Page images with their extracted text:

□ □ □ □ □ □ □

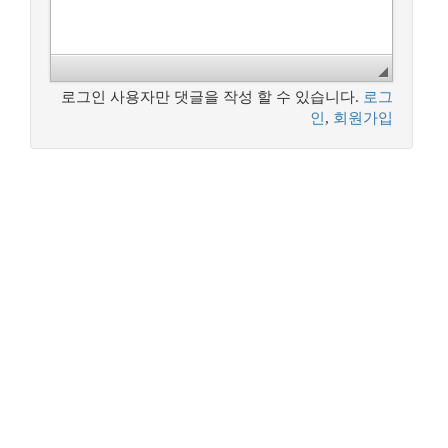
로그인 사용자만 댓글을 작성 할 수 있습니다.
로그
인
,
회원가입
꿈꾸는 개발자, DBA 커뮤니티 구루비는
나눔글꼴
로 작성되었습니다.
Copyright ©
꿈꾸는 개발자, DBA 커뮤니티 구루비
All Rights
Reserved.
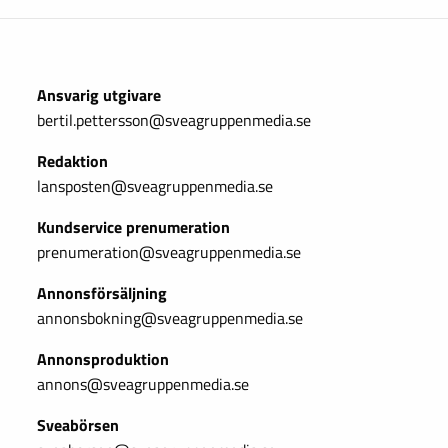
Ansvarig utgivare
bertil.pettersson@sveagruppenmedia.se
Redaktion
lansposten@sveagruppenmedia.se
Kundservice prenumeration
prenumeration@sveagruppenmedia.se
Annonsförsäljning
annonsbokning@sveagruppenmedia.se
Annonsproduktion
annons@sveagruppenmedia.se
Sveabörsen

□ □ □ □ □ □ □

» **EXERCISE REQUIREMENTS**: Locate each line in the records that contains the string "sveagruppenmedia", and copy those lines.

» **WRITTEN SOLUTION**:
bertil.pettersson@sveagruppenmedia.se
lansposten@sveagruppenmedia.se
prenumeration@sveagruppenmedia.se
annonsbokning@sveagruppenmedia.se
annons@sveagruppenmedia.se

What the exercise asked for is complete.